The 24 hours of a day

It+still+feels+like+late+2021%2C+which+is+when+this+photo+was+taken.

It still feels like late 2021, which is when this photo was taken.

As I’m writing this, the clock on the mantel is audibly ticking behind me. Each click is another second of my life I’ll never get back. I can’t rewind the clock’s golden hand, no matter how much I long for it to stay still. 

Twenty-one hours later, I’m writing this in Spanish class. The distinct green walls envelop me as I glance toward the clock hanging above the door. Time is an immovable force. It will keep going forward, and forward, and forward, and nothing will stop that. This isn’t an unknown fact, or a discovery I’m attempting to claim, but it’s something I constantly seem to forget. On occasion, time fades into the background and exists as nothing more than an ever-present measure of moments. Other times, I can feel it passing me by, and I feel empty and scared as I’m reminded; every minute spent sitting at my desk is another minute I could be out in the world truly living.
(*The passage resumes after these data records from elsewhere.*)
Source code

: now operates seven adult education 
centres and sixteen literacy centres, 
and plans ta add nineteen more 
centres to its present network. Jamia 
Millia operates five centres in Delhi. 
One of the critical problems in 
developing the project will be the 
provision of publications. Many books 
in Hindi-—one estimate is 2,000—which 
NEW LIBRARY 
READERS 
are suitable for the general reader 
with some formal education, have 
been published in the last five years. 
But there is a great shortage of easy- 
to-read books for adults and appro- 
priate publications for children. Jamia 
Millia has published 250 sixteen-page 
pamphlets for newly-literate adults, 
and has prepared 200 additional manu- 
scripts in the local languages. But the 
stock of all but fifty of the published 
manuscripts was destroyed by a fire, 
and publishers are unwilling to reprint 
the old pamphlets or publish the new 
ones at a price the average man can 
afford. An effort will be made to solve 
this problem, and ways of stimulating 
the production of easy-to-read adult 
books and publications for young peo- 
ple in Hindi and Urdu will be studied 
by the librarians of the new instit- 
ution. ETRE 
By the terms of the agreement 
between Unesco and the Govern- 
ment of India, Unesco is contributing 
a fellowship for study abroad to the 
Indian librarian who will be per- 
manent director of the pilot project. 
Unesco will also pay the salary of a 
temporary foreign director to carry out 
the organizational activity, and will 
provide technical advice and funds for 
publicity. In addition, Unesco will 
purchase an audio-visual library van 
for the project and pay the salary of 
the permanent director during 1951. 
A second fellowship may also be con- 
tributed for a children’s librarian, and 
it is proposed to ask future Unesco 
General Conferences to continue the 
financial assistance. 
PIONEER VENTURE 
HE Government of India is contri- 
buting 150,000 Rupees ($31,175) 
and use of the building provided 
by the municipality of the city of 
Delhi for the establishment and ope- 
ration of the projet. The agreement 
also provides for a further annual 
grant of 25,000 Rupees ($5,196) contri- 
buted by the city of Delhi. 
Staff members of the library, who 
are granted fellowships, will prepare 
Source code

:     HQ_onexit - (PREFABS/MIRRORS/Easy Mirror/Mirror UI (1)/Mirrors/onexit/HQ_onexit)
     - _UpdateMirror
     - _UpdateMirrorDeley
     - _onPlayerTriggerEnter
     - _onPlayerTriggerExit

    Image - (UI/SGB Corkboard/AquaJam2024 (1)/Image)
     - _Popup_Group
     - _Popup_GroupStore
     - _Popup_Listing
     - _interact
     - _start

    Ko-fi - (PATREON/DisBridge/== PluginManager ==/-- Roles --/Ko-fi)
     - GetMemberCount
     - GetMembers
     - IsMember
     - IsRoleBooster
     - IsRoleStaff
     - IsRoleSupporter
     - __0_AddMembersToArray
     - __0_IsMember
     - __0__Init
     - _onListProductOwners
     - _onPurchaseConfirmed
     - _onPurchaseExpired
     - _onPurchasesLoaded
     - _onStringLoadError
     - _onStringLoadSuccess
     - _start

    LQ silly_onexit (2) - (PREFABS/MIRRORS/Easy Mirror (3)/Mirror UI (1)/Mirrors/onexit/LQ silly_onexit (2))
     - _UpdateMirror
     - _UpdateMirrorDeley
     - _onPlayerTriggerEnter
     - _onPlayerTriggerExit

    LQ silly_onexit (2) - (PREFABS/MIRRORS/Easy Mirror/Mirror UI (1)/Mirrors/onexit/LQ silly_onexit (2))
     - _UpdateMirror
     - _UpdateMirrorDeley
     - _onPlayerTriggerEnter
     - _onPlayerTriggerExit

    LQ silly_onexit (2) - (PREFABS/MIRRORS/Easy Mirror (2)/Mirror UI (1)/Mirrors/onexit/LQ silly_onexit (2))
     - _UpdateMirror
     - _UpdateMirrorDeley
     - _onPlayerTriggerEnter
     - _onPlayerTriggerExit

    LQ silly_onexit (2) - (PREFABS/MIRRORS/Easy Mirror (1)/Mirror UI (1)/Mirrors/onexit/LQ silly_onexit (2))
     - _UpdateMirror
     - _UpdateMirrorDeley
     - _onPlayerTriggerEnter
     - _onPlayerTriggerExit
However, I find inexplicable gratefulness within feeling overwhelmed.

Time isn’t consistent. Sometimes, an hour is how long a class is. Other times, it’s twelve five-minute periods. It can be how much longer volleyball practice will last. It can feel like forever or nothing at all. I spend hours doing nothing and staring at walls, thinking about everything I could be doing. It’s overwhelming. However, I find inexplicable gratefulness within feeling overwhelmed. I could read a book, I could watch a movie, I could go for a walk, I could play my trumpet, I could write another column, I could do a cartwheel if I wanted to. I want to say I’ve never taken all this for granted, but I have. Of all the endless possibilities each moment contains, I choose to write this so I have a little less to write over the weekend.

Four days have passed since I’ve worked on this. In the span of those four days, I’ve figure skated, watched a movie, been to Detroit and back, and played volleyball. It seems like a lot, but I feel like a second ago, I was sitting in Spanish class. In four more days, I’ve completed another week of school. Each week will be very similar to the last until spring break, then each of those weeks will be similar, until summer, and again, until the next thing. There’s always something in the distance to look forward to, which is theoretically a good thing. But what about the time between the landmarks? Life should be more than looking ahead. For many, it is, as they do everything in their power to ‘live in the moment.’ I wish I could do that. Instead, I live deadline to deadline, break to break, well aware that I’m wasting my high school years. 

Although in the back of my mind, I know that I’m not truly wasting them, I still have four years to spend sixth hour laughing until I cry. I have four years to procrastinate and complain about homework assignments that will end up taking ten minutes. I have four years of getting Starbucks on hour-delay days. The little moments are what life is composed of, whether they’re the most memorable or not. Just because life is moving too fast doesn’t mean I can’t enjoy it.